Gelelim bugüne. Demin hasta dedim. Aslında gelecek tahminleri konusunda bir öngörülebilirlik yok. Sektörün nereye gideceği, elektrifikasyon ve otonom araçların nereye kadar gidebileceği, içten yanmalıların ne kadar devam edeceği, işte binek tarafında SUV’ların aynı şekilde.
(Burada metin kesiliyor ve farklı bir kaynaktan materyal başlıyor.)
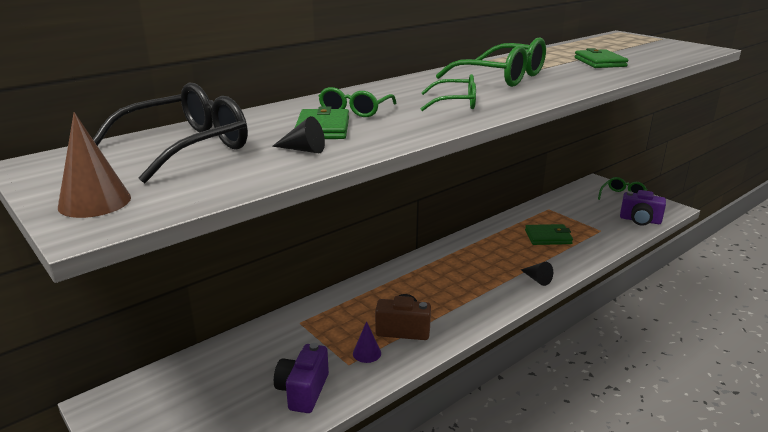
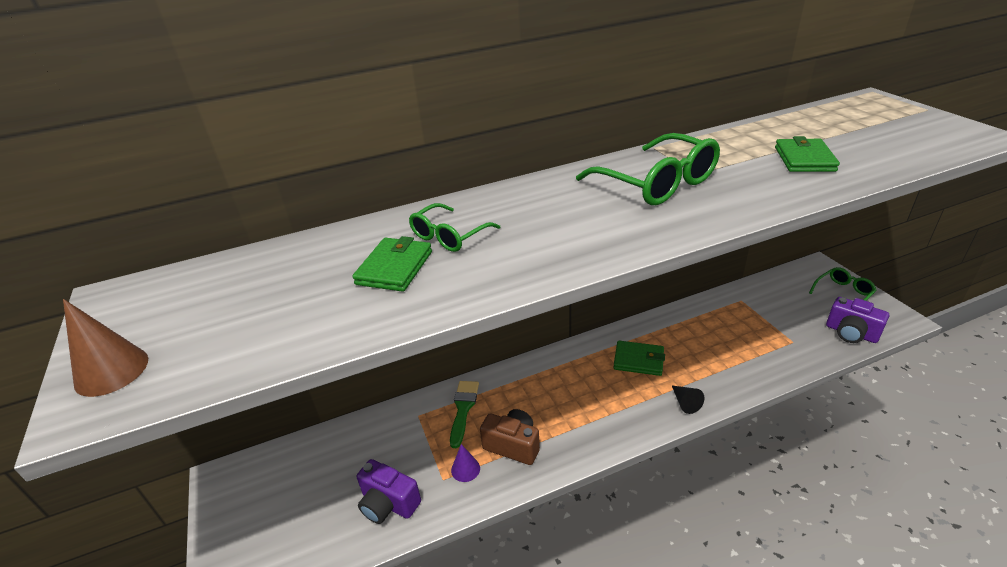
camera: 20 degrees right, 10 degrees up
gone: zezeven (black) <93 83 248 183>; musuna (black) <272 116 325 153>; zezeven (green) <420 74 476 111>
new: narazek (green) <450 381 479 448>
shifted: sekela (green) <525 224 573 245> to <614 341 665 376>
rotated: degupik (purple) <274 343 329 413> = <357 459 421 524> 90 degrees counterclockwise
Bir sürü uçan arabalara kadar bir sürü konunun tartışıldığı bir dönemden geçiyoruz. Dolayısıyla önümüzdeki 10 yıl içinde otomotiv sektörünü nereye evrilecekse, biz bugün ne konumdaysak Türk otomotivcileri olarak sektörün gittiği yeni aynı noktada olmamız gerekiyor. Bunun için de mühendislik kabiliyetleri çok önemli. Verimli üretim, maliyetleri düşük üretim, inovasyon çok önemli ve Türkiye artık mühendislik satar konuma geldi. O yüzden önümüzdeki 10 sene içinde sadece Koç Grubu için değil tüm sektör için söylüyorum. Çok iyi okumamız lazım geleceği. Çok iyi pozisyonlanmamız lazım ve temsil ettiğimiz markaların vazgeçilmez konumundaki partnerleri olmamız gerektiğini düşünüyorum. Biz Ford’da o hale geldik. Çok da güzel bir ortaklığımız var. Yakında da 100’üncü yılımıza geleceğiz. O yüzden geleceği iyi okumak, iyi anlamak ona göre de pozisyon almak çok çok önemli ülkemiz için.